[Data excerpts]
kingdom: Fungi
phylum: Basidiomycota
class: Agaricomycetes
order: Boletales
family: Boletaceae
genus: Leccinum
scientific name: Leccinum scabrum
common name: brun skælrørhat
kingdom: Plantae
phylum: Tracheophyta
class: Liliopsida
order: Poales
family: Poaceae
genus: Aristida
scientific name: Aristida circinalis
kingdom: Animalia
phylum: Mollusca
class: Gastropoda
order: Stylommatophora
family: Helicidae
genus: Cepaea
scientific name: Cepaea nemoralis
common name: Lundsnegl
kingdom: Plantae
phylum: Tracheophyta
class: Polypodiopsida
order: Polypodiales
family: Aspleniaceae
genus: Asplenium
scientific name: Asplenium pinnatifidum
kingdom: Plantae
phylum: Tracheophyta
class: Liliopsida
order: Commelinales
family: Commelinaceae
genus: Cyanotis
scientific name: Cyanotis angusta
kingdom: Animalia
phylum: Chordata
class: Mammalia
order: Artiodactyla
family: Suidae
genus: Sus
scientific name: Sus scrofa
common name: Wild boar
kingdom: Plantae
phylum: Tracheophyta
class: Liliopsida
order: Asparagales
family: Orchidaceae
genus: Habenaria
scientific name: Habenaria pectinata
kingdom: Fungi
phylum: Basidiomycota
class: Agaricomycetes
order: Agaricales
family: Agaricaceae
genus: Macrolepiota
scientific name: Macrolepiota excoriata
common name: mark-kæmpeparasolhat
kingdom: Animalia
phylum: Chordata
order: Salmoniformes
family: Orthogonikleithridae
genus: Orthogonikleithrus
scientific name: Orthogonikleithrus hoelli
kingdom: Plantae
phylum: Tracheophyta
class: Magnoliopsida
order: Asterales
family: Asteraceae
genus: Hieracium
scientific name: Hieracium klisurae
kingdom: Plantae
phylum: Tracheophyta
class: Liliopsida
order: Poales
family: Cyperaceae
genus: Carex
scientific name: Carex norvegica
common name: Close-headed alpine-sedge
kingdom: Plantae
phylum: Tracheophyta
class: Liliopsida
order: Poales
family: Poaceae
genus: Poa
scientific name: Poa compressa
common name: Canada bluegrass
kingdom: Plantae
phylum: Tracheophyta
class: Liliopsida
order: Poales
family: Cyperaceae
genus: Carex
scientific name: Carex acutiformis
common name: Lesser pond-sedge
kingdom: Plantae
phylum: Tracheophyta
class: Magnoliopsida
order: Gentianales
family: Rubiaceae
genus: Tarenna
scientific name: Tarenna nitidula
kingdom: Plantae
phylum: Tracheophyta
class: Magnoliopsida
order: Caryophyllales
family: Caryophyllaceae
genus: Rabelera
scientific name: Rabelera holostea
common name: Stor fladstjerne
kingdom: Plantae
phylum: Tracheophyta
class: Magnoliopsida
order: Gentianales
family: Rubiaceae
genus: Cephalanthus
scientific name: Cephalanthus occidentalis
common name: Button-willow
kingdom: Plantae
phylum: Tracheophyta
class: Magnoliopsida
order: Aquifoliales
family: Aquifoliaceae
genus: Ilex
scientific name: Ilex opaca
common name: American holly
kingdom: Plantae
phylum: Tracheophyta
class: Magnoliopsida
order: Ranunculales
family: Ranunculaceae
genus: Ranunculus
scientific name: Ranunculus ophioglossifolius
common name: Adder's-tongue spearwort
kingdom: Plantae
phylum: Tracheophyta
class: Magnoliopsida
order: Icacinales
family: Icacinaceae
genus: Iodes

(PROBLEM REQUIREMENTS)
Can you give back the stretch from the line containing "family: Commelinaceae" through the line containing "scientific name: Orthogonikleithrus hoelli", with every "scientific name" switched to "species" and nothing else changed?

(COMPLETE ANSWER)
family: Commelinaceae
genus: Cyanotis
species: Cyanotis angusta
kingdom: Animalia
phylum: Chordata
class: Mammalia
order: Artiodactyla
family: Suidae
genus: Sus
species: Sus scrofa
common name: Wild boar
kingdom: Plantae
phylum: Tracheophyta
class: Liliopsida
order: Asparagales
family: Orchidaceae
genus: Habenaria
species: Habenaria pectinata
kingdom: Fungi
phylum: Basidiomycota
class: Agaricomycetes
order: Agaricales
family: Agaricaceae
genus: Macrolepiota
species: Macrolepiota excoriata
common name: mark-kæmpeparasolhat
kingdom: Animalia
phylum: Chordata
order: Salmoniformes
family: Orthogonikleithridae
genus: Orthogonikleithrus
species: Orthogonikleithrus hoelli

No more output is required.